--- Data for this exercise ---

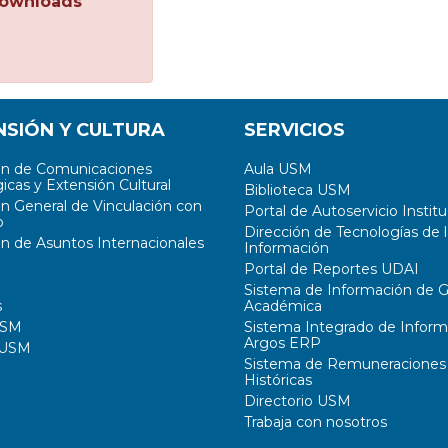
ownloads
NSIÓN Y CULTURA
SERVICIOS
ón de Comunicaciones
Aula USM
icas y Extensión Cultural
Biblioteca USM
ón General de Vinculación con
Portal de Autoservicio Institu
o
Dirección de Tecnologías de l
ón de Asuntos Internacionales
Información
Portal de Reportes UDAI
Sistema de Información de G
s
Académica
USM
Sistema Integrado de Inform
Argos ERP
 USM
Sistema de Remuneraciones
Históricas
Directorio USM
Trabaja con nosotros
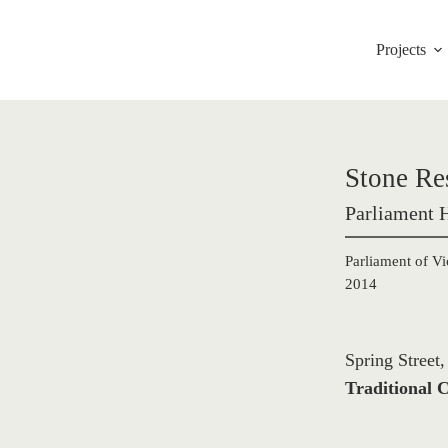
Projects
Stone Re
Parliament 
Parliament of Vi
2014
Spring Street
Traditional C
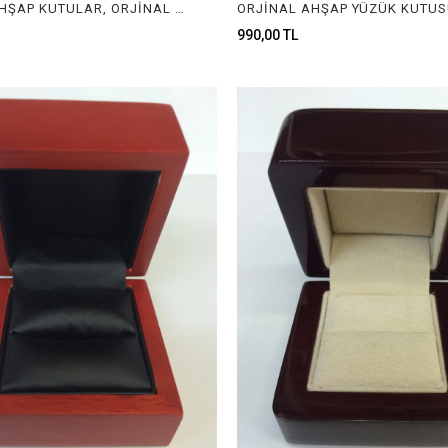
ORJİNAL AHŞAP KUTULAR, ORJİNAL AHŞAP MÜCEVHER KUTULARI, ORGINAL WOODEN BOXES FOR JEWELRY
990,00 TL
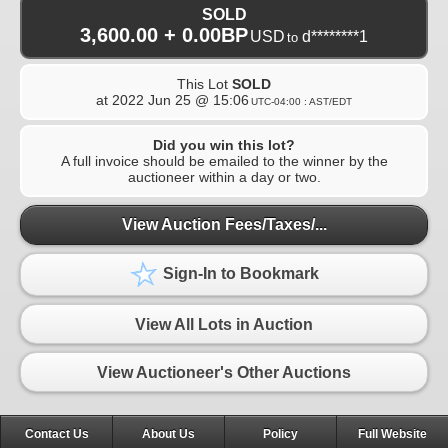
SOLD
3,600.00 + 0.00BP
USD
d********1
to
This Lot
SOLD
at
2022 Jun 25 @ 15:06
UTC-04:00 : AST/EDT
Did you win this lot?
A full invoice should be emailed to the winner by the
auctioneer within a day or two.
View Auction Fees/Taxes/...
Sign-In to Bookmark
View All Lots in Auction
View Auctioneer's Other Auctions
Contact Us
About Us
Policy
Full Website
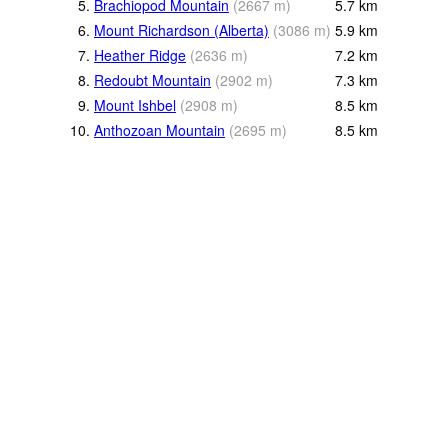
5.
Brachiopod Mountain
(
2667
m
)
5.7
km
6.
Mount Richardson (Alberta)
(
3086
m
)
5.9
km
7.
Heather Ridge
(
2636
m
)
7.2
km
8.
Redoubt Mountain
(
2902
m
)
7.3
km
9.
Mount Ishbel
(
2908
m
)
8.5
km
10.
Anthozoan Mountain
(
2695
m
)
8.5
km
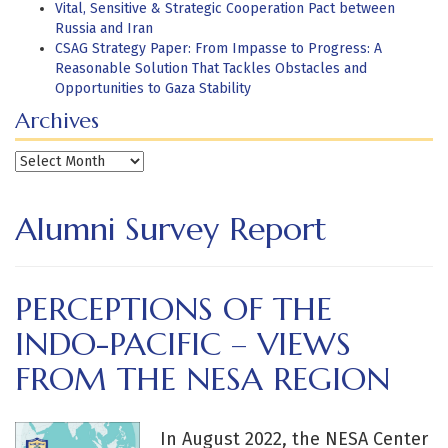
Vital, Sensitive & Strategic Cooperation Pact between
Russia and Iran
CSAG Strategy Paper: From Impasse to Progress: A
Reasonable Solution That Tackles Obstacles and
Opportunities to Gaza Stability
Archives
Archives
Alumni Survey Report
PERCEPTIONS OF THE
INDO-PACIFIC – VIEWS
FROM THE NESA REGION
In August 2022, the NESA Center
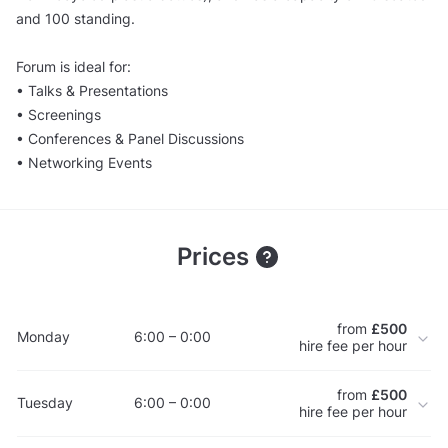
and 100 standing.
Forum is ideal for:
• Talks & Presentations
• Screenings
• Conferences & Panel Discussions
• Networking Events
Prices
from
£500
Monday
6:00 – 0:00
hire fee per hour
from
£500
Tuesday
6:00 – 0:00
hire fee per hour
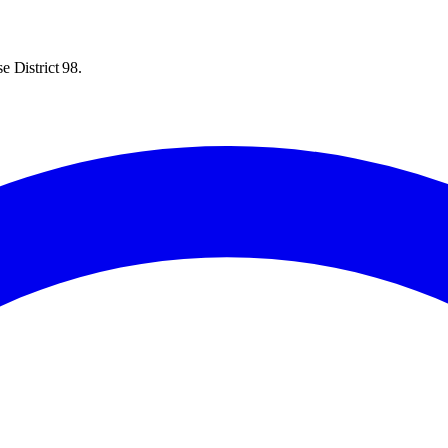
e District 98.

---

How to complete this task: The answer must consist of the entries above, reproduced word for word, without any pictures.

Answer section:
ownloads
NSIÓN Y CULTURA
SERVICIOS
ón de Comunicaciones
Aula USM
icas y Extensión Cultural
Biblioteca USM
ón General de Vinculación con
Portal de Autoservicio Institu
o
Dirección de Tecnologías de l
ón de Asuntos Internacionales
Información
Portal de Reportes UDAI
Sistema de Información de G
s
Académica
USM
Sistema Integrado de Inform
Argos ERP
 USM
Sistema de Remuneraciones
Históricas
Directorio USM
Trabaja con nosotros
Projects
Stone Re
Parliament 
Parliament of Vi
2014
Spring Street
Traditional C
ORJİNAL AHŞAP KUTULAR, ORJİNAL AHŞAP MÜCEVHER KUTULARI, ORGINAL WOODEN BOXES FOR JEWELRY
990,00 TL
SOLD
3,600.00 + 0.00BP
USD
d********1
to
This Lot
SOLD
at
2022 Jun 25 @ 15:06
UTC-04:00 : AST/EDT
Did you win this lot?
A full invoice should be emailed to the winner by the
auctioneer within a day or two.
View Auction Fees/Taxes/...
Sign-In to Bookmark
View All Lots in Auction
View Auctioneer's Other Auctions
Contact Us
About Us
Policy
Full Website
5.
Brachiopod Mountain
(
2667
m
)
5.7
km
6.
Mount Richardson (Alberta)
(
3086
m
)
5.9
km
7.
Heather Ridge
(
2636
m
)
7.2
km
8.
Redoubt Mountain
(
2902
m
)
7.3
km
9.
Mount Ishbel
(
2908
m
)
8.5
km
10.
Anthozoan Mountain
(
2695
m
)
8.5
km
Vital, Sensitive & Strategic Cooperation Pact between
Russia and Iran
CSAG Strategy Paper: From Impasse to Progress: A
Reasonable Solution That Tackles Obstacles and
Opportunities to Gaza Stability
Archives
Archives
Alumni Survey Report
PERCEPTIONS OF THE
INDO-PACIFIC – VIEWS
FROM THE NESA REGION
In August 2022, the NESA Center
and 100 standing.
Forum is ideal for:
• Talks & Presentations
• Screenings
• Conferences & Panel Discussions
• Networking Events
Prices
from
£500
Monday
6:00 – 0:00
hire fee per hour
from
£500
Tuesday
6:00 – 0:00
hire fee per hour
e District 98.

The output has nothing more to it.